Most models implement some simple properties to get typical attributes of the model like name, pk and arn. These are shorthands so that we don’t need to inspect the model object to get the particular, resource-specific attribute.

All models will have a pk property that returns the primary key for the model, but not all models will have name or arn properties.

For pk, the primary key is always a dict, and it should be in the form needed to be passed into the manager’s get method.

>>> from botocraft.models import Service
>>> service = Service.objects.get('my-service')
>>> print(service.pk)
{'service': 'my-service', 'cluster': 'my-cluster'}
>>> print(service.arn)
'arn:aws:ecs:us-west-2:123456789012:service/my-cluster/my-service'

There may be more such simple properties available on a model, depending on the resource type and model definition.

Relationships

Some primary models have relationships with other primary models. These are python properties, not methods.
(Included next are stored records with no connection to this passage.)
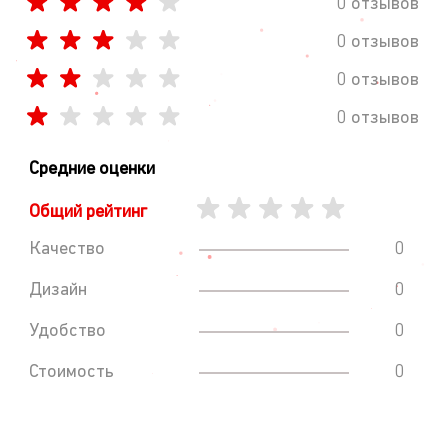
0 отзывов
0 отзывов
0 отзывов
0 отзывов
Средние оценки
Общий рейтинг
Качество
0
Дизайн
0
Удобство
0
Стоимость
0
For example, in ecs, botocraft.services.ecs.Service has a relationship with botocraft.services.ecs.TaskDefinition. botocraft.services.ecs.Service.task_definition` is a property that returns a botocraft.services.ecs.TaskDefinition` object that is associated with the service via its botocraft.service.ecs.Service.taskDefinition attribute, which is the ARN of the task definition.

from botocraft.models import Service

# Get a service
service = Service.objects.get('my-service')

# Get the task definition for the service
task_definition = service.task_definition

Some relationships are implemented as @cached_property properties if we know they won’t change during our use of the model object. Others are implemented as @property properties if we know they might change during our use of the model.

Relationships are not available for all primary models.

Manager method proxies

Some primary models have proxies to manager methods on them, typically so you can use a non-CRUDL method that takes a single resource directly from the primary model instance.

For example, in ecr, the botocraft.models.ecr.Image model has a botocraft.models.ecr.Image.scan_findings method that is a proxy to the botocraft.managers.ecr.ImageManager.scan_findings method, returning only the findings for that image.

Manager method proxies are not available for all primary models.

Secondary models

A secondary model is a model that is used as sub structure of a primary model. For instance, in ecs, Service is a primary model and LoadBalancerConfiguration is a secondary model that you assign to Service.loadBalancers, in order to configure load balancers for the service.

Example:

from botocraft.services import Service, LoadBalancerConfiguration

# Create a service with a load balancer
service = Service(
    serviceName='my-service',
    clusterArn='arn:aws:ecs:us-west-2:123456789012:cluster/my-cluster',
    roleArn='arn:aws:iam::123456789012:role/my-ecs-service-role',
    taskDefinition='my-task-def:3',
    desiredCount=1,
    loadBalancers=[
        LoadBalancerConfiguration(
            targetGroupArn='arn:aws:elasticloadbalancing:us-west-2:123456789012:targetgroup/my-targets/2453ed029918f21f',
            containerName='my-app',
            containerPort=80
        )
    ]
)
service.objects.create(service)

Some primary models are quite complicated and have many secondary models, or they may have none.

Secondary models themselves can have other secondary models as types for their attributes. For example, Container, a secondary model of TaskDefinition itself, uses NetworkBinding, NetworkInterface and ManagedAgent secondary models.